West today acknowledged his past involvements in city issues in an interview today. “It brings a unique perspective in my opinion because I have lived here, I have had some experiences, I can bring that personal perspective to the things that we may be doing, and things we’re communicating out. I do appreciate and understand that that changes things for me personally.”
He said his decision to take the job was difficult, since he likes the job he’s doing now–and is fully aware of the fractious nature of certain public-sector jobs these days, not least of them at a city that’s seen its share of turmoil–but he’s been commuting to Orlando for three years and is looking to work closer to home in a city that’s mattered to him and his family for years. “My goal is to improve communications with the residents here not only to keep them informed, but help make it easier to get information that’s important to them,” he said.

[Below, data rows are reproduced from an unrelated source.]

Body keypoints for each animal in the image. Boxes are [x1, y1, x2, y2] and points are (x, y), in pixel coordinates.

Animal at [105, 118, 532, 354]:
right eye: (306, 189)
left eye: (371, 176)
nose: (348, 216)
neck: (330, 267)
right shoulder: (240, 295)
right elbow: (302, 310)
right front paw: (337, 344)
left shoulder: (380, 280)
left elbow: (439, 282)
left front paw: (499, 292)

He’s previously worked in retail for 23 years, 17 of those years in management (Strawberries Music and Video, Circuit City, Barnes and Noble), as a store or operations manager. He starts Oct. 5.
“We can look at Brad’s history with the city, he’s not some superfan,” Morton said. “I need someone who can honestly analyze things and tell us and the community what we’re doing right and tell us and the community what we’re doing wrong.”